The folks who rode the 27 mile route mostly stayed in a pack and swarmed the pancake breakfast at the end. "Maybe we could have a special table in the shade for the bicyclists next year," one of the event organizers speculated. I know the bicyclists would appreciate the shade, and everyone else might appreciate keeping the sweaty, smelly bicyclists at a separate table.

I started out on the 52 mile route. I visited with the volunteers at each SAG stop. It's been a cool summer, so I wasn't used to the heat and humidity, and at the 3rd SAG stop I opted to ride in a SAG car the rest of the way. We picked up another rider on the way who also had problems with the heat.

There were two highlights of the ride for me. The first was pointing out the old Lincoln School on Wabash St. It was the school for blacks when the schools were segregated. It's an important historical landmark, although sadly it is not on the city or national historical registry. I led the ride, but jumped off my bike at the school to point it out to the other riders.

The second highlight was writing one check to FLATS and another check for the Community Fireworks Show.
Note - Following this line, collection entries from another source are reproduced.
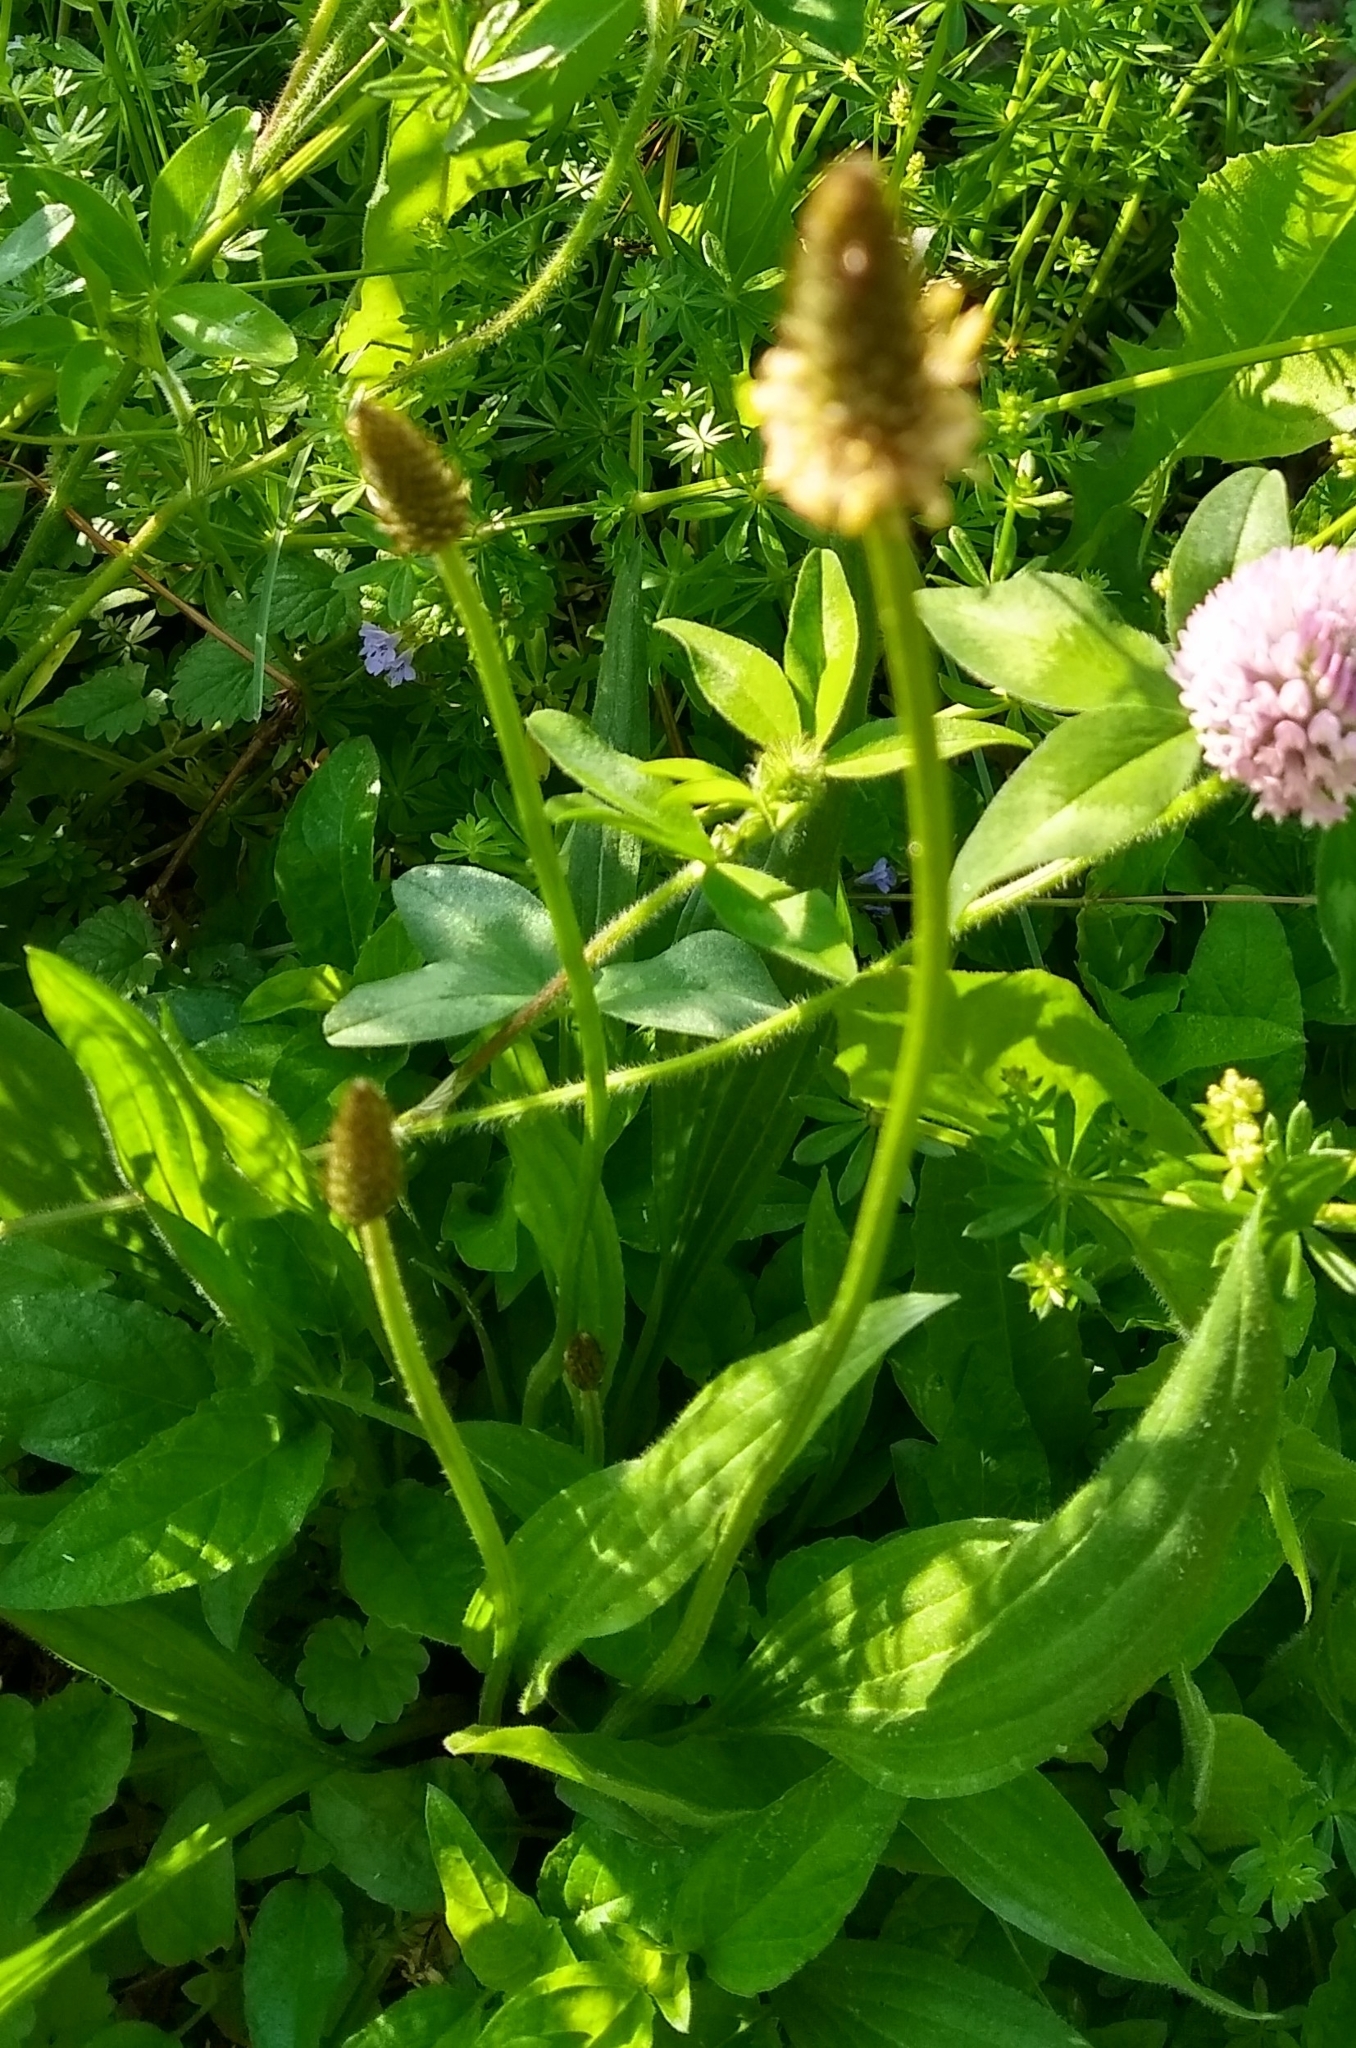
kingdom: Plantae
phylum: Tracheophyta
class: Magnoliopsida
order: Lamiales
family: Plantaginaceae
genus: Plantago
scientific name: Plantago lanceolata
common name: Ribwort plantain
Registration for this ride is only $10, which includes admission to the Pancake Breakfast, and the Pancake Breakfast benefits the Community Fireworks Show. Thanks to our volunteers and our sponsors we are able to keep registration low.

Our sponsors this year were Hy-Vee, Kirksville Family Medicine, and North Missouri Sports Medicine.

Our volunteers and partners were Kirksville Area Motion, Forest Lake Area Trail System, Pedals & Spokes, Kirksville Multisport, Missouri Bicycle & Pedestrian Federation, the Food Bank, and the City of Kirksville/ Tourism.